DOJ backs bill requiring disclosure of funding sources for surveys

DOJ building

Department of Justice building. INQUIRER.net/RYAN LEAGOGO

MANILA, Philippines – The Department of Justice has lent its support to a House bill requiring the disclosure of the source of funding and the financing of surveys.

In a letter dated July 1 and released to the media last week, Justice Secretary Leila de Lima told Undersecretary Bernardino Sayo of the Presidential Legislative Liaison Office that the public deserved such disclosure especially if the subject matter of the survey involved public interest and the results were disseminated to the public.

“This Department interposes no objection to the proposed legislation, which is in line with the government’s thrust for full public disclosure of all its transactions involving public interest, and which we believe should be implemented in equal measure relative to the conduct of private entities when the subject matter involves public interest, one of which is the conduct of surveys for the purpose of public dissemination,” De Lima said.
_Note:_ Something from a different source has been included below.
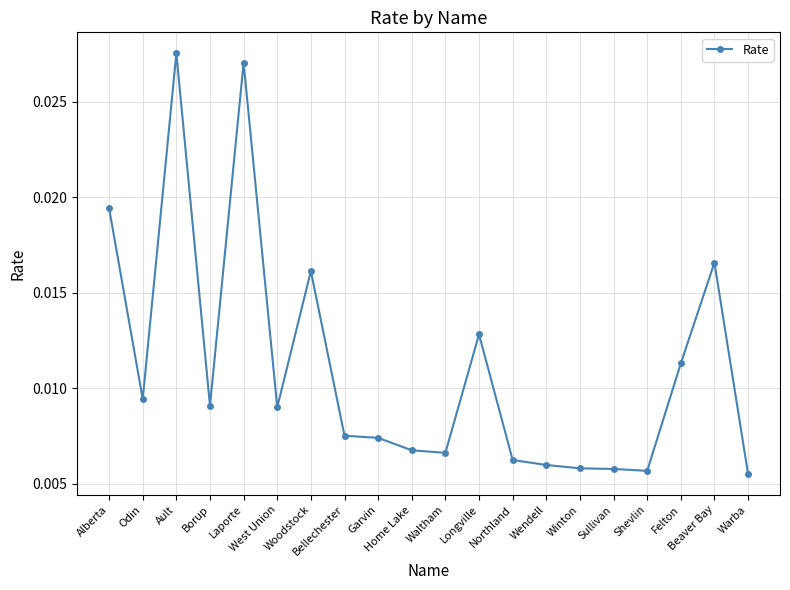

Count the values in the range 0 to 1.

20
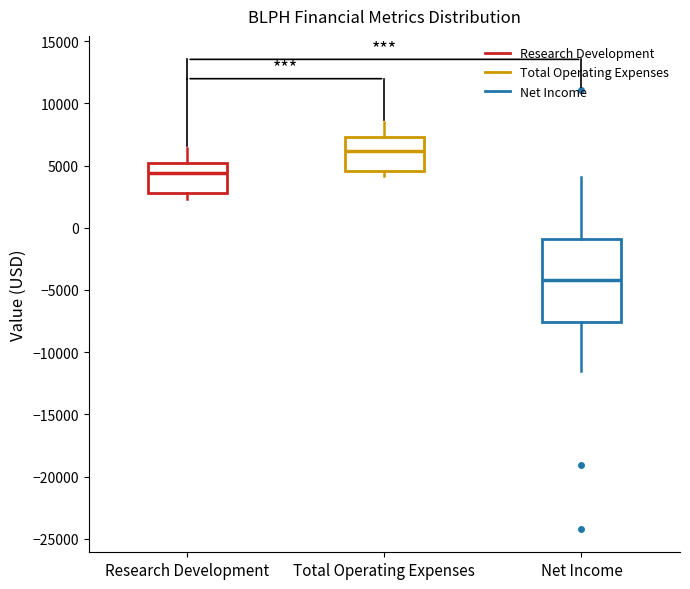

Which box's median line is the highest?

Total Operating Expenses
The measure, House Bill No. 4475, was filed last May by Leyte 2nd district Rep. Sergio Apostol in substitution of a similar bill he filed in October last year.  The new bill has been referred to the House committee on rules after being approved by the public information committee.
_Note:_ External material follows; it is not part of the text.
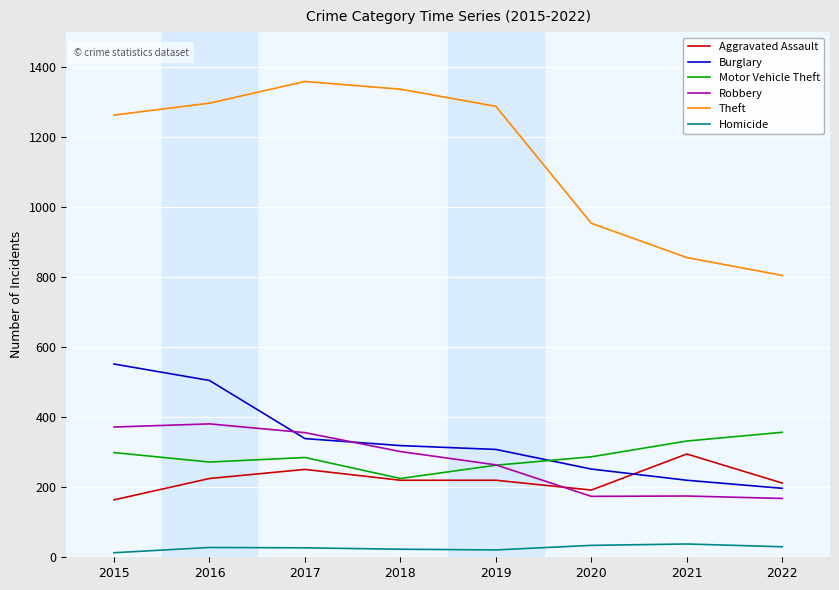

Where is the first local maximum for Aggravated Assault?

2017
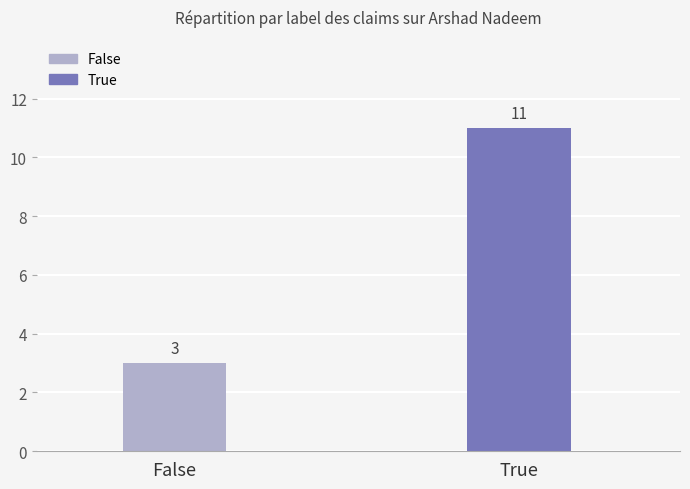

Is it true that the value at True is 18?

False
De Lima said disclosure “would prevent confusion and the general public would be spared from misleading surveys.”

“Revealing the true source of funding and financing of surveys will inform that public of who is behind the same and the intention for such survey. The funding disclosure requirement would give the public a fair and educated judgment as to the veracity and legitimacy of surveys,” she said, quoting Apostol’s explanation for the bill.

The DOJ chief, however, said she had reservations about the inclusion of a section in the bill that would penalize local or national election surveys conducted in violation of the would-be law. The violation, as contemplated by the bill, would be treated as an election offense and shall be prosecuted by the Commission on Elections.

De Lima, a former election lawyer, said the inclusion of the section would amend the Omnibus Election Code by creating another type of an election offense. She added that in accordance with Section 21, Article VI of the Constitution, there should only be one subject matter of a bill as stated in its the title.

“[W]e cannot find that [the section] is germane to and connection with the disclosure of the source of funding of a survey. Also the title of the bill itself gives no inkling or notice whatsoever to the public regarding the creation of another kind of election office,” she said.